Corn, soybean markets close mixed Friday

Corn and wheat prices dip, too.

On Friday, the CME Group’s farm markets close mixed.

At the close, the May corn futures finished ¼¢ higher at $5.39. July corn futures finished ¼¢ higher at $5.28½. New-crop December corn futures closed 4¾¢ lower at $4.78¾. 
 
May soybean futures closed ¼¢ lower at $14.13. July soybean futures ended 1¢ higher at $14.02¾. New-crop November soybean futures settled unchanged at $12.43¾.

May wheat futures closed 4¢ lower at $6.38¼. 

May soymeal futures finished $4.10 short term lower at $400.70.

May soy oil futures closed 0.75¢ higher at 55.36¢ per pound.

In the outside markets, the NYMEX crude oil market is -0.36 lower (-0.55%) at $65.66. The U.S. dollar is higher, and the Dow Jones Industrials are 245 points higher (+0.75%) at 32,730 points.

Bob Linneman, Kluis Advisors, says that investors are still eyeing the tight soybean stocks.  

“The U.S. is just 30 million bushels away from hitting the USDA soybean export target for the marketing year – and we still have five months to the marketing year to go. If we surpass the existing target before the end of March, traders expect the USDA to update its export target for the April supply and demand report. However, most traders are already trading a higher export number than what the USDA has pegged,” Linneman stated in a daily note to customers.

Linneman added, “The Dow Jones hit new all-time highs this week, and the S&P 500 is not far away from new all-time highs. When will momentum traders seek alternative assets? If the stock market starts to falter, then those traders could look to the commodity sector for their next trade.”

Greg Lumsden, product manager of Cargill Elevate Grain Advice, says that days after digesting the report from earlier this week, it feels like really short-term technicals are driving price action. 
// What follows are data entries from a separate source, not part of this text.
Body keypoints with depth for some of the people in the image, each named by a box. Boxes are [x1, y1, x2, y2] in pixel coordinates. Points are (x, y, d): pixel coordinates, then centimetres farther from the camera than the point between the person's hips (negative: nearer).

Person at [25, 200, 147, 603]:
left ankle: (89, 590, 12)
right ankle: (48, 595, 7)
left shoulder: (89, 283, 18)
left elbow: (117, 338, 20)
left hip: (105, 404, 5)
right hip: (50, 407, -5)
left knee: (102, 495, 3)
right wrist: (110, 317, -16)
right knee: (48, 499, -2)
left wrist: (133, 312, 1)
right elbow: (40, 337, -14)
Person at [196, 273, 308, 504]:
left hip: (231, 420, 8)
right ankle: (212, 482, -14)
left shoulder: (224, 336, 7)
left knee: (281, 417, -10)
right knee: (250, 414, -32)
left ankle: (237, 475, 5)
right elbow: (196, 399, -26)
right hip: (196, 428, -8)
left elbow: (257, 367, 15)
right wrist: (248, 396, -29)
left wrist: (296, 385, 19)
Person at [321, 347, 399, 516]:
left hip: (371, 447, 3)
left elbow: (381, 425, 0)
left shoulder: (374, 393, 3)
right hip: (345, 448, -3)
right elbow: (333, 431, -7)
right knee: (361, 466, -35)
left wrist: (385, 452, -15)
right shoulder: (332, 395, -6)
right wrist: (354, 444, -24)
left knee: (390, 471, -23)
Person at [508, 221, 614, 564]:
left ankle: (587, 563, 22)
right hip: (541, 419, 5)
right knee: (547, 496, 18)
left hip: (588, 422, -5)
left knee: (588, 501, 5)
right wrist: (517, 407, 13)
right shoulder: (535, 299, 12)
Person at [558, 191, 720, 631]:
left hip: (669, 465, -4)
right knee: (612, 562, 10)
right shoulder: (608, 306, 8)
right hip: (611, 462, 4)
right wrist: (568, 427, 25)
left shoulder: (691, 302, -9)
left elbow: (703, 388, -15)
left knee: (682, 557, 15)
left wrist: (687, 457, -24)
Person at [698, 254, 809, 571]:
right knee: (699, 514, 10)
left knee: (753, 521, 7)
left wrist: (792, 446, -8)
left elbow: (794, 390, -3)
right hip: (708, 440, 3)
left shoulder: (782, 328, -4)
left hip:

“There are end users hoping for a break, buying hand-to-mouth on dips, and farmer selling is absent, which leaves funds to trade for short-term profits. March is historically a very difficult time for corn to rally and is normally flat to lower,” Lumsden says.  

Lumsden added, “Cash corn markets should support a lower price end near $5.30 per bushel, but during lull until March 31 intentions report, momentum could take us lower. For the time being, market willing to bide time until we get the next major input on stocks and acreage estimates at the end of the month. That report is typically a major market mover and, given how tight corn and bean stocks are, this year will be no different.”

While the markets do feel well supported by strong demand, one must respect the risk of big acreage estimates on this report, Lumsden says.

 “Just last year, the USDA estimated planted corn acres at 97 million vs. 90.8 million final estimate,” Lumsden says.